Defendant’s reliance upon McGinnis is misplaced. McGinnis found that a trial court abused its discretion by failing to articulate a proper basis or to perform a proper assessment. The defendant in McGinnis was young (22 years of age) and addicted for a long time; his crimes were driven by addiction, he had a short adult criminal history, and he never received treatment. (McGinnis, supra, 87 Cal.App.4th at pp. 594-598.) Here, defendant is much older, has a lengthy criminal history, had been previously committed to CRC and, after his release, returned to custody on four occasions.
The trial court did not abuse it discretion in declining to commit defendant to CRC due to his excessive criminality, as shown by his prior convictions, prior poor performance on probation or parole, and the facts underlying the current offenses.
II
The People raise two issues with respect to the restitution fines. When the trial court initially granted probation in case No. 08F02715, it imposed a $400 restitution fine (§ 1202.4) and a $400 probation revocation restitution fine, which the court stayed pending completion of probation (§ 1202.44).
In the People’s view, the trial court imposed a duplicative section 1202.4 restitution fine in the amount of $400 in case No. 08F02715 when it sentenced defendant to prison. Not so. The trial court expressly said: “Defendant shall pay a [$400] restitution fine as previously ordered” pursuant to section 1202.4 and an additional $400 parole revocation restitution fine, suspended, pursuant to section 1202.45.

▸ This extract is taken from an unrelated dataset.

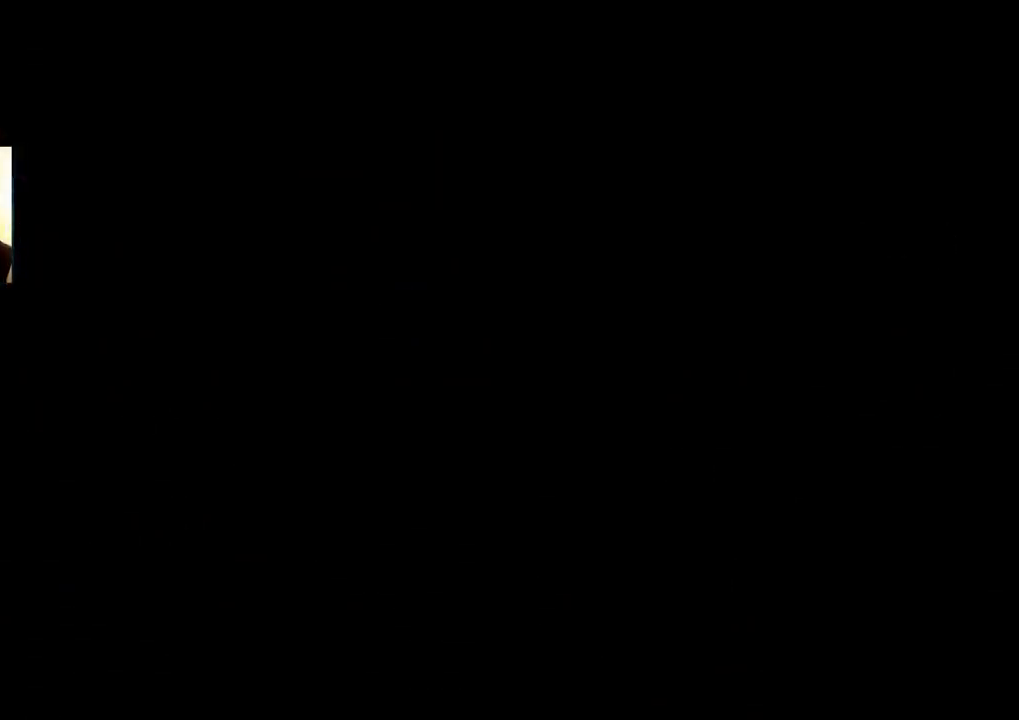
{"buttons": [], "left_stick": "center", "right_stick": "center", "events": [[50, "right_stick", "up-right"], [133, "R3", "down"], [183, "R3", "up"], [183, "right_stick", "down"], [283, "right_stick", "up"], [400, "right_stick", "down"], [500, "right_stick", "center"]]}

However, the People correctly point out that the trial court should have ordered defendant to pay the $400 probation revocation restitution fine (§ 1202.44), which had been stayed but became due and payable when probation was revoked. (People v. Guiffre (2008) 167 Cal.App.4th 430, 435.)
DISPOSITION
The judgment is modified by lifting the stay on the $400 section 1202.44 fine in case No. 08F02715. As modified, the judgment is affirmed. The trial court is directed to amend the abstract of judgment to reflect that defendant must pay the $400 probation revocation fine, and to forward a copy of the amended abstract to the Department of Corrections and Rehabilitation.
We concur: HULL, J., CANTIL-SAKAUYE, J.